Solana DEX Trading Volume Exceeds $100 Billion for Second Month

Solana, a Layer 1 blockchain network, surpassed a significant milestone for the second consecutive month, attracting attention within the digital asset community. The total decentralized exchange (DEX) trading volume on Solana exceeded $100 billion again, while its native token, #SOL, turned bullish in the past 24 hours.

DEX Trading Volume Comparison

According to DefiLlama data, Solana recorded $100.782 billion in DEX trading volume in December, compared to Ethereum's approximately $77 billion. Other top blockchains included Base with $44.5 billion, BSC with $41.33 billion, and Arbitrum with $30.39 billion, alongside SOL and #ETH.

In October and November, Solana’s DEX trading volumes were $52.49 billion and $129 billion, respectively.
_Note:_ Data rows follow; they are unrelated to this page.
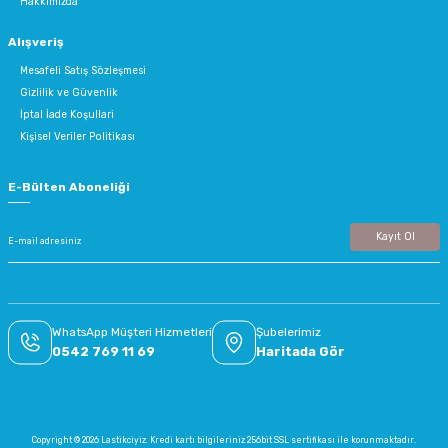
Hakkımızda
Alışveriş
Mesafeli Satış Sözleşmesi
Gizlilik ve Güvenlik
İptal İade Koşullari
Kişisel Veriler Politikası
E-Bülten Aboneliği
Kayıt Ol
WhatsApp Müşteri Hizmetleri
Şubelerimiz
0542 769 11 69
Haritada Gör
Copyright © 2026 Lastikciyiz. Kredi kartı bilgileriniz 256bit SSL sertifikası ile korunmaktadır.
Over the past three months, Solana consistently topped the list for highest DEX trading volume, outperforming Ethereum, which had $41.4 billion in October and $70.6 billion in November.

Active Addresses and Total Value Locked

DefiLlama data indicates that Solana had 4.29 million active addresses in the past 24 hours, significantly higher than Ethereum's 475K. However, Ethereum leads in total value locked (TVL) with $68.516 billion, compared to Solana's $8.471 billion.
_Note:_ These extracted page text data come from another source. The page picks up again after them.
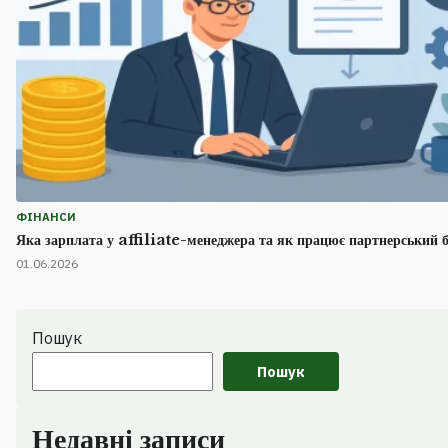
ФІНАНСИ
Яка зарплата у affiliate-менеджера та як працює партнерський б
01.06.2026
Пошук
Пошук
Недавні записи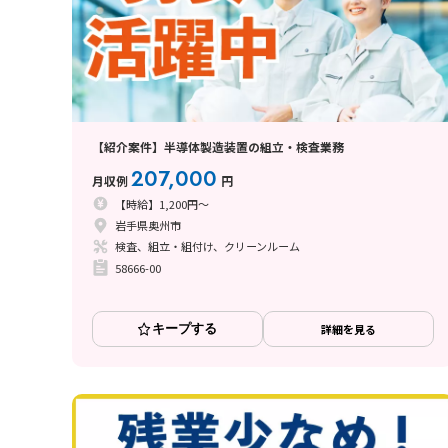
【紹介案件】半導体製造装置の組立・検査業務
207,000
月収例
円
【時給】1,200円～
岩手県奥州市
検査、組立・組付け、クリーンルーム
58666-00
キープする
詳細を見る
The increase in DEX trading volume on Solana counters the perception that SOL's popularity stems solely from meme coins created on the platform. According to CoinGecko, the market cap of meme coins on Solana is $16.22 billion, with $3.5 billion traded in the last day.

SOL Price Movement

SOL rebounded from a daily low of $184 to a high of $198.70, currently trading at $197.69 as market dynamics fluctuate. The $200 price level is critical for SOL; rising DEX volume may enable it to reclaim this level.
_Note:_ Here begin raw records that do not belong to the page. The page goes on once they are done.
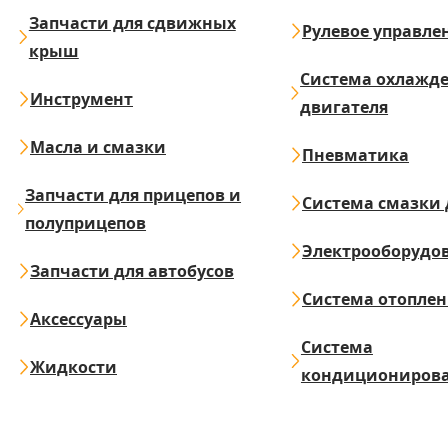
Запчасти для сдвижных
Рулевое управле
крыш
Система охлажд
Инструмент
двигателя
Масла и смазки
Пневматика
Запчасти для прицепов и
Система смазки 
полуприцепов
Электрооборудо
Запчасти для автобусов
Система отопле
Аксессуары
Система
Жидкости
кондициониров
Over the last week, the SOL token has decreased by 12.11% and by 19.73% in the last 30 days. Additionally, it is trading at a 25.32% discount from its all-time high of $263.83, recorded over a month ago.

Solana

Source: TradingView

The Solana weekly chart exhibits potential bearish divergence, indicated by the signal line (red) crossing above the MACD line (blue). This suggests a bearish outlook; if SOL fails to reclaim $200 and move toward $210, the MACD histogram could turn red, potentially leading SOL to retest $160 if bearish momentum continues.